____ Passage shown
Livermore's Russian programs currently take one of two thrusts. The first is enhancing the protection, control, and accounting of weapons-usable nuclear materials and technologies. The second is helping to find new nonweapons job opportunities for the former Soviet weapons scientists. Taken together, these programs address two of the key proliferation concerns in Russia.
Countering Nuclear Theft|
In 1993, the U.S. in partnership with the newly independent states formed a first line of defense against the theft of nuclear materials. The threat is particularly acute in Russia because the Russians have a large number of nuclear storage facilities and nuclear materials producers and exporters but lack an overall system to track or control these materials.
The Material Protection, Control, and Accounting program works with Minatom civil and weapons complexes, the independent Russian civil sector, the Russian nuclear navy, uranium and plutonium storage sites, and reactor and fuel facilities. The program protects against both insider and outsider theft with a host of physical security measures and systems to protect and monitor nuclear materials. Enhancements range from the installation of new fences and modern locks to sensitive radiation detection equipment and sophisticated alarm systems.
________
____ Data supplied
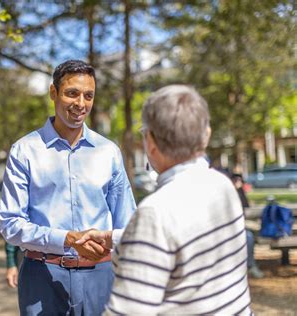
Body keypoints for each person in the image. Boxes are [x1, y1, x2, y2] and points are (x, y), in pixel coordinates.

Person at [78, 85, 252, 314]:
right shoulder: (222, 185)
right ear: (206, 135)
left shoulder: (155, 212)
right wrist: (112, 237)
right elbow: (181, 233)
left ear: (150, 141)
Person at [0, 60, 136, 315]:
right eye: (72, 93)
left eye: (88, 95)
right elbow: (10, 224)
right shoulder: (25, 151)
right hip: (42, 278)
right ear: (53, 93)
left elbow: (127, 224)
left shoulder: (109, 152)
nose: (80, 103)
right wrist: (66, 239)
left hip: (101, 277)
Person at [231, 173, 264, 279]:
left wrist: (239, 190)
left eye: (240, 180)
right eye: (235, 180)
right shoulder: (225, 193)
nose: (238, 182)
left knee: (248, 237)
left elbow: (246, 206)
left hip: (238, 228)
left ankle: (251, 265)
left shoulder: (239, 192)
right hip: (225, 230)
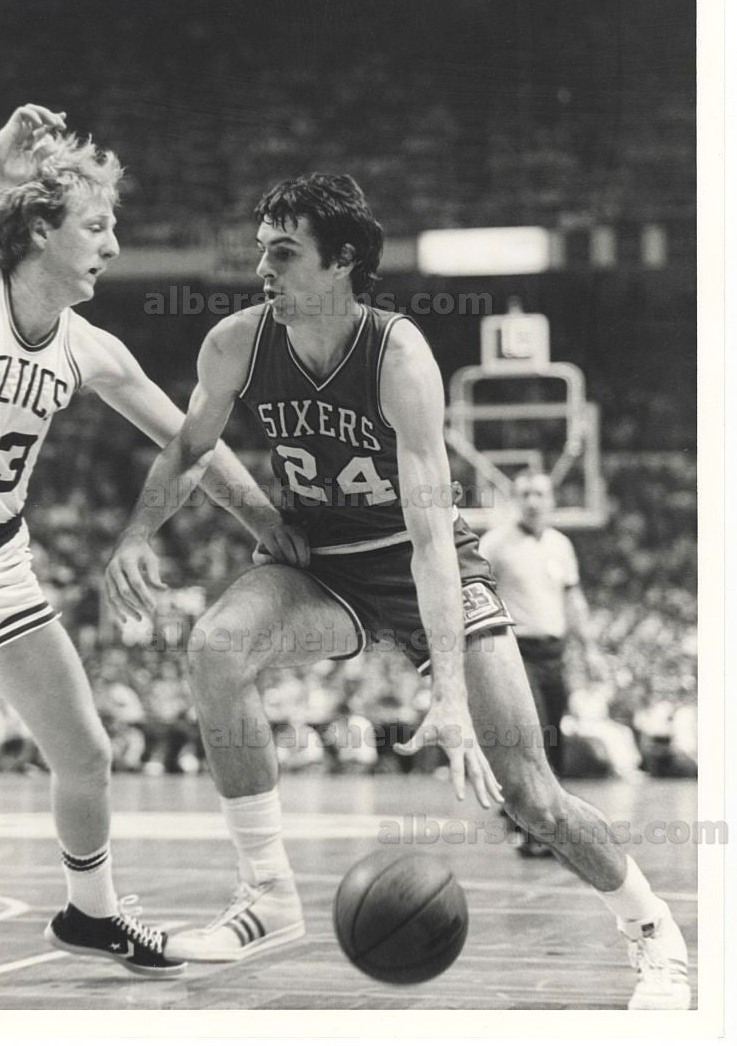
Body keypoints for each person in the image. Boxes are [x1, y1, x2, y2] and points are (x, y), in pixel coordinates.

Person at [106, 173, 690, 1009]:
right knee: (215, 646)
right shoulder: (235, 343)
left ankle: (653, 931)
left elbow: (429, 540)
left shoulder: (398, 355)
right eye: (262, 249)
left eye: (284, 253)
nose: (263, 268)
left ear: (342, 261)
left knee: (529, 795)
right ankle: (267, 895)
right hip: (324, 569)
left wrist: (447, 691)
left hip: (422, 564)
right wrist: (139, 533)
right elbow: (191, 447)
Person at [0, 105, 304, 978]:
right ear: (37, 229)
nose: (114, 246)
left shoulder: (88, 347)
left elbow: (192, 442)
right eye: (95, 226)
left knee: (85, 752)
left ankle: (91, 914)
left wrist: (269, 523)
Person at [479, 470, 590, 855]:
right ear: (515, 500)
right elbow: (475, 592)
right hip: (515, 650)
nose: (532, 501)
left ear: (551, 500)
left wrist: (589, 648)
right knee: (534, 733)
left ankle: (539, 814)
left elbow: (573, 599)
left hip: (554, 651)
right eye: (525, 494)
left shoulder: (560, 544)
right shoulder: (495, 543)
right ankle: (533, 827)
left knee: (554, 733)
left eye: (539, 494)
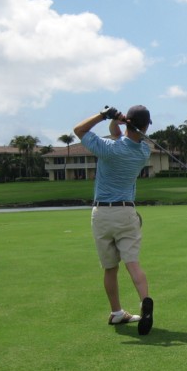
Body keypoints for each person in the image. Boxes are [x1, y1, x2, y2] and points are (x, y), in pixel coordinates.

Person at [73, 105, 154, 335]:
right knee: (133, 264)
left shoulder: (108, 148)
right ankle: (144, 301)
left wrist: (104, 115)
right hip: (127, 213)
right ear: (147, 126)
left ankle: (117, 312)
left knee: (110, 268)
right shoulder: (144, 152)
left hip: (102, 214)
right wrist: (117, 123)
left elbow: (79, 130)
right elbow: (123, 138)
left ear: (127, 123)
________
## Exercise
Copy the passage about Livermore's work in Russia, starting at "Livermore's Russian programs" and ending at "concerns in Russia.", and substitute "efforts" for each "programs".

## Response to the exercise
Livermore's Russian efforts currently take one of two thrusts. The first is enhancing the protection, control, and accounting of weapons-usable nuclear materials and technologies. The second is helping to find new nonweapons job opportunities for the former Soviet weapons scientists. Taken together, these efforts address two of the key proliferation concerns in Russia.